====== Given passage

It seems every year at least one new architectural buzzword is coined, and a new style of programming emerges that promises to be the one true way to build systems that will solve all your problems.

In recent years we've had CQRS, Microservices, Containers, Actor Model, and now "Serverless" is the next big thing, complete with its own books, conferences, and even a Martin Fowler bliki entry.

I've been following this with a lot of interest, particularly since I've been playing with Azure Functions, which is Microsoft's offering in the serverless space.

The concept of serverless architectures has attracted a lot of excited interest (and hype) as well as some ridicule (and cynicism), so here's my take on it.

Naming Things is Hard

Let's start with the name "serverless", which is patently ridiculous! Serverless would be more appropriate name for the first programs I ever wrote as a child on my dad's BBC micro which wasn't connected to a server or network of any kind.

The irony is that if you have a serverless architecture there are probably many more servers involved than if you had created a traditional monolithic backend!

What is Serverless?

But gripes about the name aside, what does "serverless" actually mean? The way I see it, serverless is a style of architecting applications where you avoid using traditional backend servers, such as virtual machines running web servers, databases or background tasks.

Relying on Third Party Services

Instead, you rely wherever possible on third party services who can offer core pieces of functionality and manage the servers for you. So for example, you might use Auth0 for your authentication, SendGrid for your email, Stripe for payment processing, SQL Azure or Firebase for your data, and so on.

Now so far, you're probably thinking, that's just Paas (or Baas - Backend as a service ) right? Many cloud deployed systems are already incorporating services like these anyway anyway. Well, third party services can only get you so far. At some point you need to write a bunch of your own code.

============
====== Material shown

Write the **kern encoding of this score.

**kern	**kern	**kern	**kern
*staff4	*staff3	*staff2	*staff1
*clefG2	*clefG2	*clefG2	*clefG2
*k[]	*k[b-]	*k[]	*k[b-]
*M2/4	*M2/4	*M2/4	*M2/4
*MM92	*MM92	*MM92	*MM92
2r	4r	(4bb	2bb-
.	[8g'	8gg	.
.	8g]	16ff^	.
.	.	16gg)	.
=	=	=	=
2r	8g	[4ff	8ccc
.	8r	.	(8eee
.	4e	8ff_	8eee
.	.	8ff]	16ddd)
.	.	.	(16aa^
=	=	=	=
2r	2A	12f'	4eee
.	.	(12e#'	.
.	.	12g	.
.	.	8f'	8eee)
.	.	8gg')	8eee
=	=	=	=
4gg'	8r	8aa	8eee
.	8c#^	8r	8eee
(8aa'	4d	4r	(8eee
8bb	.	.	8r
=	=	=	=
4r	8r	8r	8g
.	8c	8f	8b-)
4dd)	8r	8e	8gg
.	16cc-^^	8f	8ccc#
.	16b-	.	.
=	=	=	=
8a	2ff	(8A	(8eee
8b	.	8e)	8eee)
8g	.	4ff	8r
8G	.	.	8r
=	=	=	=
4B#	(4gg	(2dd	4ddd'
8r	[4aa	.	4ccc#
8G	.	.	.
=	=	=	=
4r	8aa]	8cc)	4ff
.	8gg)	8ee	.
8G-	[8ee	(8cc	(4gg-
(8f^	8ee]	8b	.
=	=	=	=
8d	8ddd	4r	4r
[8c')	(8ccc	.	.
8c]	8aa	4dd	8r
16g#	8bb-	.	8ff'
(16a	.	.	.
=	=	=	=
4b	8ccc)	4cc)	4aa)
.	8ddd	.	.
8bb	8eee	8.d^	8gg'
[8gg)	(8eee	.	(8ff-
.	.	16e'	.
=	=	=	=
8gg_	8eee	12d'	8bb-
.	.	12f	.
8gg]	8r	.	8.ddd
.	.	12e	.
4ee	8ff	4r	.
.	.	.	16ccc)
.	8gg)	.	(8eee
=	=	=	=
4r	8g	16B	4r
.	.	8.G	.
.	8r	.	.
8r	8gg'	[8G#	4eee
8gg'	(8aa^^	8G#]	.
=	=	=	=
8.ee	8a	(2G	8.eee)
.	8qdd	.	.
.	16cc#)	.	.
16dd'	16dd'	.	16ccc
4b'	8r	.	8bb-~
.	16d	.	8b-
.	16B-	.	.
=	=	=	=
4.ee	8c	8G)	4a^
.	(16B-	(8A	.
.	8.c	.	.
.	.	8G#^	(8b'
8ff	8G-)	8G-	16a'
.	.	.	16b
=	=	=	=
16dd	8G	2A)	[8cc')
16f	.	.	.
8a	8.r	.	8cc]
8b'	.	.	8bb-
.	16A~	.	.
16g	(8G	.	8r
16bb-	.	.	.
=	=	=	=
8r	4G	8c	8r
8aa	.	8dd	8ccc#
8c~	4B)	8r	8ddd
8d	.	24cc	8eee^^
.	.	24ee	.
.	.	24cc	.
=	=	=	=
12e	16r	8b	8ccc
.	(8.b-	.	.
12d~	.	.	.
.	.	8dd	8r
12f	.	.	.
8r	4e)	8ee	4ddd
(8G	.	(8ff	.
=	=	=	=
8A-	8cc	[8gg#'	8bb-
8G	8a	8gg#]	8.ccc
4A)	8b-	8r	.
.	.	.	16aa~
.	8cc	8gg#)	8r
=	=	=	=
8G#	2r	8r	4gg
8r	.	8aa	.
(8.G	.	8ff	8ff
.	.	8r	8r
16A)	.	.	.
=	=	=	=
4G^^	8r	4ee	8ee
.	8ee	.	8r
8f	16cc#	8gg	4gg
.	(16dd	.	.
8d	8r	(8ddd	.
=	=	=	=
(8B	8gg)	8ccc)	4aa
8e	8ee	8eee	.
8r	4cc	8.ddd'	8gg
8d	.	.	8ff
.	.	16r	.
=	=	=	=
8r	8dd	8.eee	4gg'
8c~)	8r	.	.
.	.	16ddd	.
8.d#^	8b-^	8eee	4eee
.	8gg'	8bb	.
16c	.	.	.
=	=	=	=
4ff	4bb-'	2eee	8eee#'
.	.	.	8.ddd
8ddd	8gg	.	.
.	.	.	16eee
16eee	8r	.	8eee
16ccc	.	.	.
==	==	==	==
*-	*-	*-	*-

============

→ Activity list:
**a.** From the passage on serverless architecture, repeat the text from "In recent years" up to and including "take on it.".
**b.** Name every third party service the passage on serverless architecture gives as an example in its section on relying on third party services.

→ Per-task answers:
**a.**
In recent years we've had CQRS, Microservices, Containers, Actor Model, and now "Serverless" is the next big thing, complete with its own books, conferences, and even a Martin Fowler bliki entry.

I've been following this with a lot of interest, particularly since I've been playing with Azure Functions, which is Microsoft's offering in the serverless space.

The concept of serverless architectures has attracted a lot of excited interest (and hype) as well as some ridicule (and cynicism), so here's my take on it.

**b.** Auth0, SendGrid, Stripe, SQL Azure, Firebase